Além do famoso caso de Luciano Hang, proprietário da Havan que gravou um vídeo “orientando” os funcionários a votar 17 nas urnas, há muitos outros casos de assédio eleitoral de empresários. Só que os outros não são midiáticos como Hang e não gravaram vídeos, fizeram isso em eventos mais discretos. Eu recebi um vídeo de uma cidade próxima a Blumenau onde o proprietário praticamente obrigava os funcionários a votar contra o PT.

Santa Catarina foi o estado que mais recebeu denúncias de assédio eleitoral no Ministério do Trabalho durante as eleições. Isso é importante e precisa ser destacado. Diferente de outras regiões onde o bolsonarismo tem origem em camadas mais populares, em Santa Catarina houve uma forte e influente campanha de empresários. Isso ajuda a conter manifestações contrárias. Muitos jaraguaenses estão revoltados com o caso Miriam Leitão, mas não vão se manifestar por temerem seus empregos.

2 – Extrema-direita sim, nazismo não

É preciso acabar com a fábula que toda a extrema-direita é nazista. Os movimentos autoritários de direita são diversos e não é porque Santa Catarina forte influência da colonização alemã que a extrema-direita estadual é toda nazista. Uma prova disso é que o movimento O Sul é o Meu País perdeu a pouca relevância que tinha após a eleição de Bolsonaro. Muitos só apoiaram a causa porque o PT estava em Brasília. Quando entrou a direita, abandonaram o barco.

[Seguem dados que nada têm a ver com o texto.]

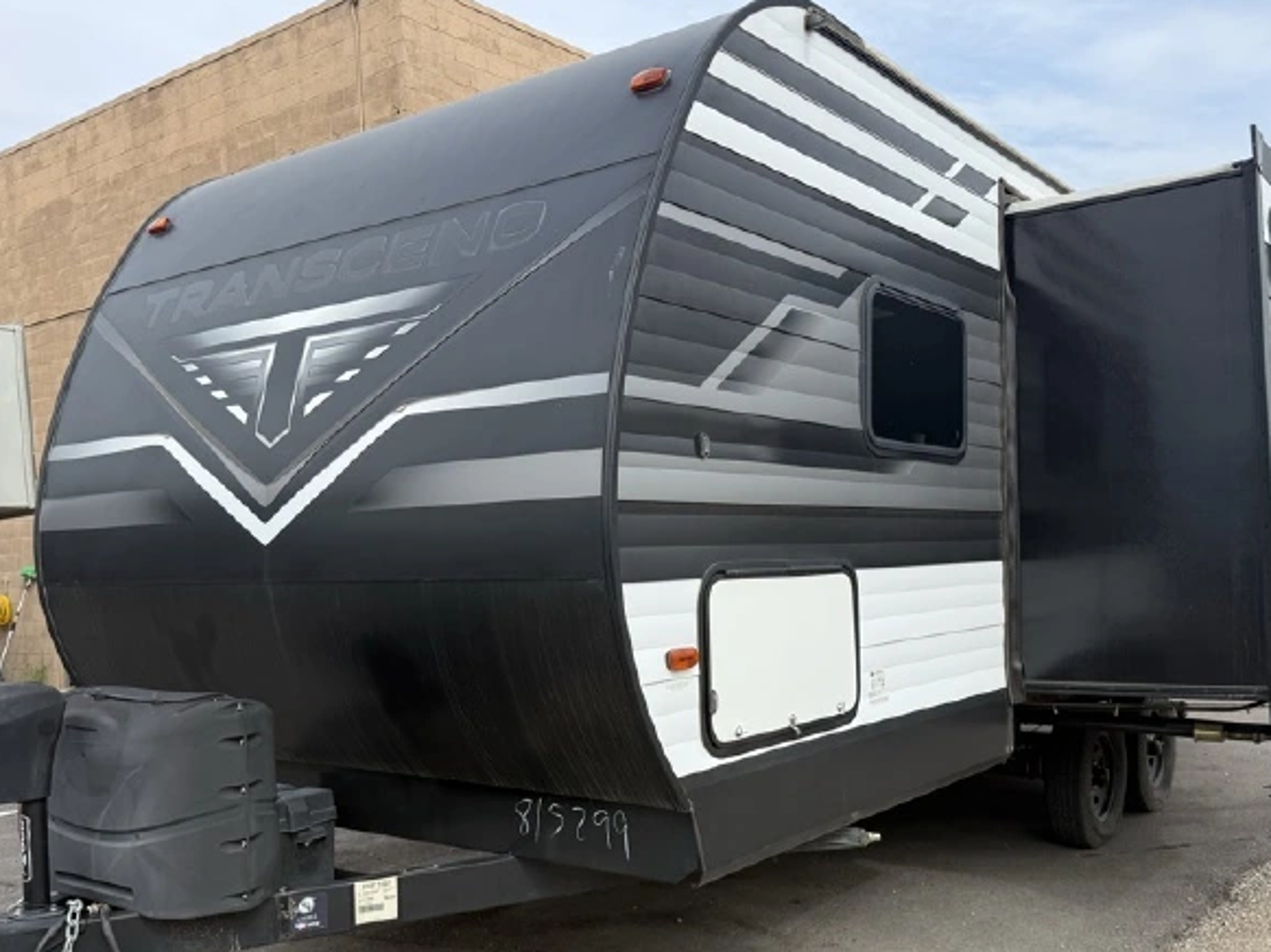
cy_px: 596
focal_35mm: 33
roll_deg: +1.2
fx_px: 1211
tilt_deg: +1.3
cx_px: 675
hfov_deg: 55.3
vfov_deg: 42.6
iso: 80
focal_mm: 6.76
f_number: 1.78
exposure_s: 1/2370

Com o nazismo é igual. Muitos em Blumenau, Pomerode, Jaraguá, só se diziam nazistas quando o PT estava no poder. Agora eles são nacionalistas brasileiros com orgulho. Chamar todo bolsonarista de nazista é caricaturar a extrema-direita e isso não dá resultado nenhum. É uma minoria, uma meia dúzia de cidadãos que ainda fazem apologia ao regime, mas o número pode aumentar se colocarmos tudo no mesmo saco. O bolsonarismo é uma extrema-direita com características próprias, precisa ser combatido a partir do que ele realmente é, sem precisar de rótulos adicionais.

3 – Santa Catarina já deu 70% ao Lula. Blumenau já foi governada pelo PT

Se em 2018 Santa Catarina deu a maior vitória a Bolsonaro entre os estados, em 2002 o fato se repetiu a favor de Lula. O candidato do PT chegou a 70% dos votos e só foi ultrapassado no segundo turno pelo Rio de Janeiro, que tinha Garotinho como presidenciável no primeiro.

Na época, Blumenau, a terceira maior cidade de Santa Catarina era governada pelo PT, que teve Décio Lima prefeito entre 1997 e 2004. Itajaí, Joinville, Criciúma e Chapecó, cidades importantes do Estado, também já estiveram nas mãos dos PT. Florianópolis esteve nas mãos do PPS quando este ainda era um partido de centro-esquerda.

Se Santa Catarina fosse um estado tradicionalmente fascista, isso jamais teria acontecido. O que é fato: os catarinenses odeiam Brasília e possuem um sentimento de abandono/traição junto à União. O povo de SC já teve raiva do governo Fernando Henrique e depois passou a ter raiva dos governos do PT. Se Bolsonaro não atender as reivindicações estaduais, também virará alvo, mesmo que demore.

Outro caminho

É fácil tachar Santa Catarina como um estado fascista. Trabalha-se com esteriótipos que também são usados pelos catarinenses da extrema-direita para atacar o Nordeste.

Atacar tradições do estado, sua história e colonização definitivamente não é o caminho para derrotar a extrema-direita em Santa Catarina.

O caminho, talvez, seja o oposto. Resgatar a verdadeira história do Estado. De imigrantes italianos que fugiram da fome e da tirania de governos. Do surgimento do Movimento dos Trabalhadores Sem Terra, do fato de hoje termos uma agropecuária predominantemente familiar. A Alemanha atual, não a de 1933, também pode ser um bom exemplo. Empresários que cresceram a base de sonegação de impostos e ajudas volumosas do BNDES para depois cuspir no prato não precisam, não devem ser o exemplo de sucesso. Temos coisas melhores para mostrar.